“It’s always the most vulnerable people who are affected,” says John McNeill Opportunity Centre manager Angela Bryant.

She makes a very good point While politicians tell us the economy is recovering, we’re coming out of recession and people are getting better off, it’s hard to see where exactly that recovery is making itself known to the average person on the street.

It may be that the City and the corridors of Whitehall can see the improvement, but for the ordinary citizen who hasn’t had a pay rise in years, the cost of everything is still rising while services are being cut.

We are told the Government is taking steps to get the economy back on track, but at what price?

The cuts are being passed on to charities, local councils, to our emergency services and to the people they serve.

At the very bottom of the pile, it seems, are those people who need the most help and support – those with learning difficulties and disabilities, the elderly and the very young.
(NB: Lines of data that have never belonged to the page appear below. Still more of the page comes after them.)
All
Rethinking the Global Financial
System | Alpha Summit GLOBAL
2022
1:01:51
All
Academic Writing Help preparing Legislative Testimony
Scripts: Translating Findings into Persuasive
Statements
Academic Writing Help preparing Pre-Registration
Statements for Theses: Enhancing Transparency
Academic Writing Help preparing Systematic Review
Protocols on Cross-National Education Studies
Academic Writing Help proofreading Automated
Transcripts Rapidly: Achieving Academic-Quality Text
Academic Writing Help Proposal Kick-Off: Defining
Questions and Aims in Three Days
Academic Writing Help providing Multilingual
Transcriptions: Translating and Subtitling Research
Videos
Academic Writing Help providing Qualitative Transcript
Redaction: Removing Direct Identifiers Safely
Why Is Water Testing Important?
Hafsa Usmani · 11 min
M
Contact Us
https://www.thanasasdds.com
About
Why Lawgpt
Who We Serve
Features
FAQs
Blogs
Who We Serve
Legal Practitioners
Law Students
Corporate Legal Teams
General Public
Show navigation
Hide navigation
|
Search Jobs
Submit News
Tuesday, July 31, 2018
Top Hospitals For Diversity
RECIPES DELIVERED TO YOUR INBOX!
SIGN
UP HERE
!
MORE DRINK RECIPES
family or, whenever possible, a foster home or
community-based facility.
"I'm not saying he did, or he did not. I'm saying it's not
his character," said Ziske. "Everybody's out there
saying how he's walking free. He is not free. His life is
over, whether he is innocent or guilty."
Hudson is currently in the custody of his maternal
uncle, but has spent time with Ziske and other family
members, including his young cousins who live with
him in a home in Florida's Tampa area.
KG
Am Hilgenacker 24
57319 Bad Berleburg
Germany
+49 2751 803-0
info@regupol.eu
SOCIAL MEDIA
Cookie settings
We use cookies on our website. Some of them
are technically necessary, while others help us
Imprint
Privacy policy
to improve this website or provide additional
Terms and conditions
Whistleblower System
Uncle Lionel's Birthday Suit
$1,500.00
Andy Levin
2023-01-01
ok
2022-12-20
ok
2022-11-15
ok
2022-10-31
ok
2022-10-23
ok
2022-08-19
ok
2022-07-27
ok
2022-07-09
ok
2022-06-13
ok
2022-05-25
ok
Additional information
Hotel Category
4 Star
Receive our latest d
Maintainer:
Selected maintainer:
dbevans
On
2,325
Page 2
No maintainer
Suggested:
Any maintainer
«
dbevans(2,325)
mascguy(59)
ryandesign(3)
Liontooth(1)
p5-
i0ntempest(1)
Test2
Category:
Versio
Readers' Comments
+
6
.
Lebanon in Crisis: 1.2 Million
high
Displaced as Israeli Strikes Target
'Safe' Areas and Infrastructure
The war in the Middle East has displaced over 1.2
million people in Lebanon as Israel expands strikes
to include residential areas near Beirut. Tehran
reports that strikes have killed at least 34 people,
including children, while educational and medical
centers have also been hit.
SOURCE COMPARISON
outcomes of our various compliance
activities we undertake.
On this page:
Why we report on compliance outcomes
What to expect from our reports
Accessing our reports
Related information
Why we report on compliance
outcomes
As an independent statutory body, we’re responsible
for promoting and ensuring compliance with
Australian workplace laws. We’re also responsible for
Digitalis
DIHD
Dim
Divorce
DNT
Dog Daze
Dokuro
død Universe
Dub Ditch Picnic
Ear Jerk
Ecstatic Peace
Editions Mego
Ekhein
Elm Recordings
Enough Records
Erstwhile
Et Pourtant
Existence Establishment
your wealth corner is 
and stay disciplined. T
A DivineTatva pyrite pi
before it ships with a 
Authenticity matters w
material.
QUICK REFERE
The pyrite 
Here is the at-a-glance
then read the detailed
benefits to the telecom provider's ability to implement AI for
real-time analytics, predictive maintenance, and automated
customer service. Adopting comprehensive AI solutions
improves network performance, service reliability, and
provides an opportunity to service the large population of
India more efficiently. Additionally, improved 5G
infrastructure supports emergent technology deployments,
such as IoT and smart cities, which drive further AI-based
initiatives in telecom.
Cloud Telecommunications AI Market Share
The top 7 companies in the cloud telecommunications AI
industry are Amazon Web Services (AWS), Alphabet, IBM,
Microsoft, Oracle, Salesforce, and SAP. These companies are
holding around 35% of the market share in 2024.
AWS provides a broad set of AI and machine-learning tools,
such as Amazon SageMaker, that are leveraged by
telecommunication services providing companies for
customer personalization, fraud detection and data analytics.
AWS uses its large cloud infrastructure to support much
Youth centres, care and respite homes and children’s services are all struggling to keep going, if they are even given the option of trying.

When questioned about the future of the disabled people who call Salisbury’s threatened Douglas Arter Centre their home this week, the charity Scope said it was a matter of giving them “greater choice and control over the services they receive”.

How much of an informed choice can be made by people with severe learning disabilities who are unable to speak up for themselves or to understand why their home is being taken away from them?

Or by a pre-school child with Down’s syndrome playing at the John McNeill Centre.

As Mrs Bryant says, these are the most vulnerable in our society, and it shouldn’t just be left to their families and carers to stand up for them.